Em mais um episódio de trapalhadas, a Secretaria Especial da Cultura do Ministério da Cidadania publicou por acidente, nesta quarta-feira, no seu canal no YouTube, um vídeo interno com o “media training” do secretário Henrique Medeiros Pires.

Pires estava “treinando” como responder questões espinhosas que possivelmente seriam colocadas por jornalistas em breve. Dentre as questões simuladas, estava em pauta a cota de tela , que regula a obrigatoriedade da exibição de filmes brasileiros pelos cinemas do país. O decreto presidencial que estabelece os parâmetros deste ano deveria ter sido assinado por Michel Temer e pelo então ministro da Cultura, Sérgio Sá Leitão, no fim de dezembro, o que não aconteceu. O fato deixou o setor audiovisual preocupado.

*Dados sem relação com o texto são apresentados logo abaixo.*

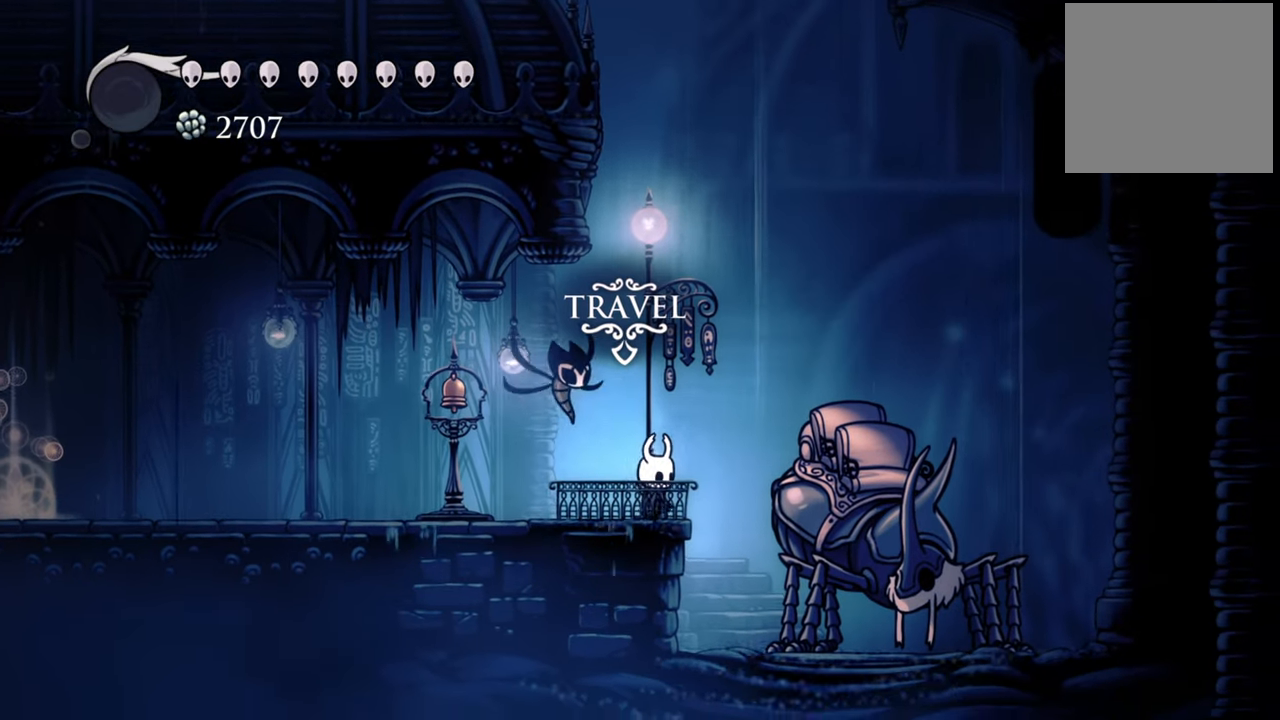
{"buttons": [], "events": [[260, "DPAD_UP", "down"], [500, "DPAD_UP", "up"]]}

Não podia faltar no “ensaio” um dos temas mais polêmicos durante a campanha de Jair Bolsonaro e que até hoje, é debatido e apresentado equivocadamente, sendo analisado de maneira completamente rasa e deturpada, o que na verdade já é praxe nos discursos e debates da extrema direita. Questionado sobre a manutenção da Lei Rouanet, Pires confirma que vai preservar o mecanismo de incentivo, mas com ajustes.

O vídeo foi rapidamente tirado do ar mas deixa desde já a certeza do quanto é necessário que os artistas, produtores e trabalhadores da cultura finquem suas raízes desde já na luta de classes. Diante de afirmações do próprio Pires de que não se trata de “rebaixamento” a Cultura ser agora secretaria e não Ministério, há que se compreender a medida como mais um dos ataques que se aprofundam desde o golpe para que se descarregue a crise ainda mais nas costas da classe trabalhadora, silenciando a arte e suas diversas manifestações, fazendo valer os valores e a ideologia burguesa através de diversas medidas dessa grotesca aliança entre extrema direita, grandes capitalistas e bancada evangélica.

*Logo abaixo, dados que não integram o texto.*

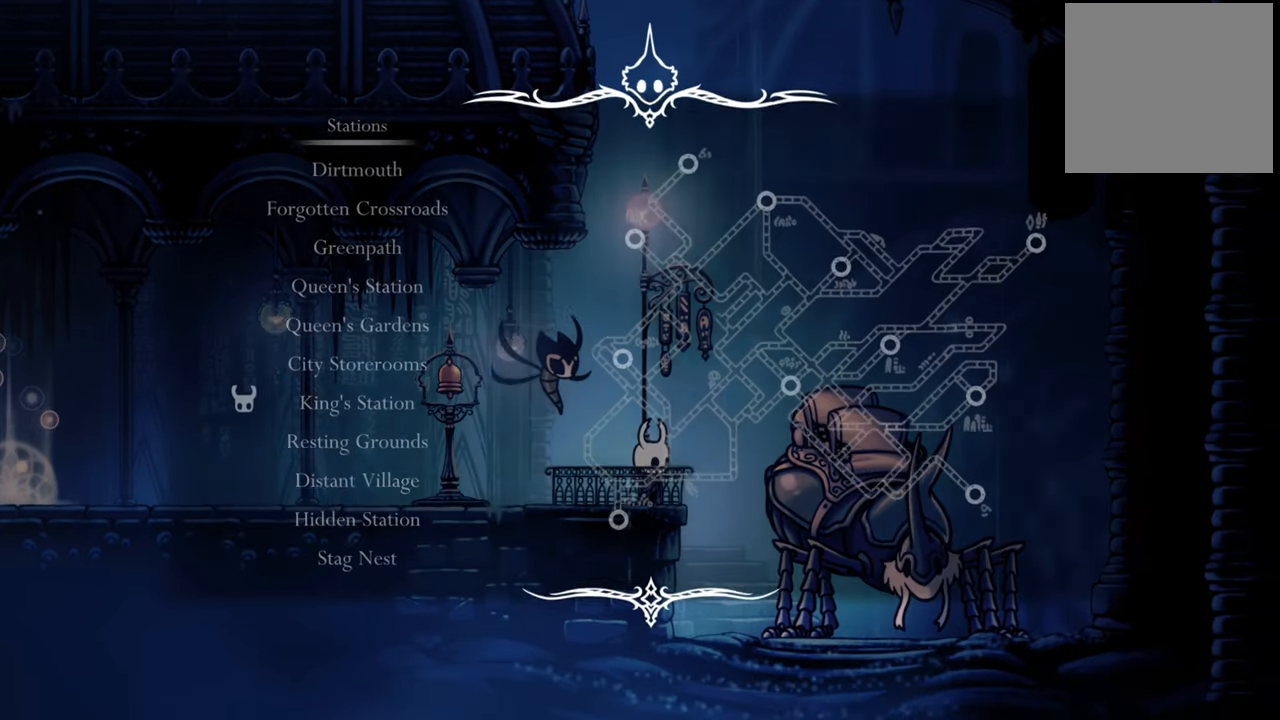
{"buttons": [], "events": []}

Urge que os artistas e trabalhadores da cultura se aliem à classe trabalhadora em suas lutas, contra todos os ataques de Bolsonaro e sua corja. Não há possibilidade de qualquer avanço na luta pela liberdade da arte sem que se destrua o capitalismo! Por isso, que cada artista, coletivo, trabalhadores da cultura em suas salas de ensaio, teatros, escolas, estúdios e universidades ergam frentes anti-imperialistas ombro a ombro com a classe trabalhadora.

Exijamos que o SATED organize assembleias e se incorpore na exigência que os sindicatos e as centrais saiam de sua imobilidade histórica e de fato sejam aparatos a organizar centenas de milhares de trabalhadores para enfrentar de frente o que querem nos impor Bolsonaro, a extrema direita e os capitalistas. Para que sejam eles a pagar pela crise, é necessário que ecoe aos quatro cantos essa voz anti-imperialista da classe trabalhadora.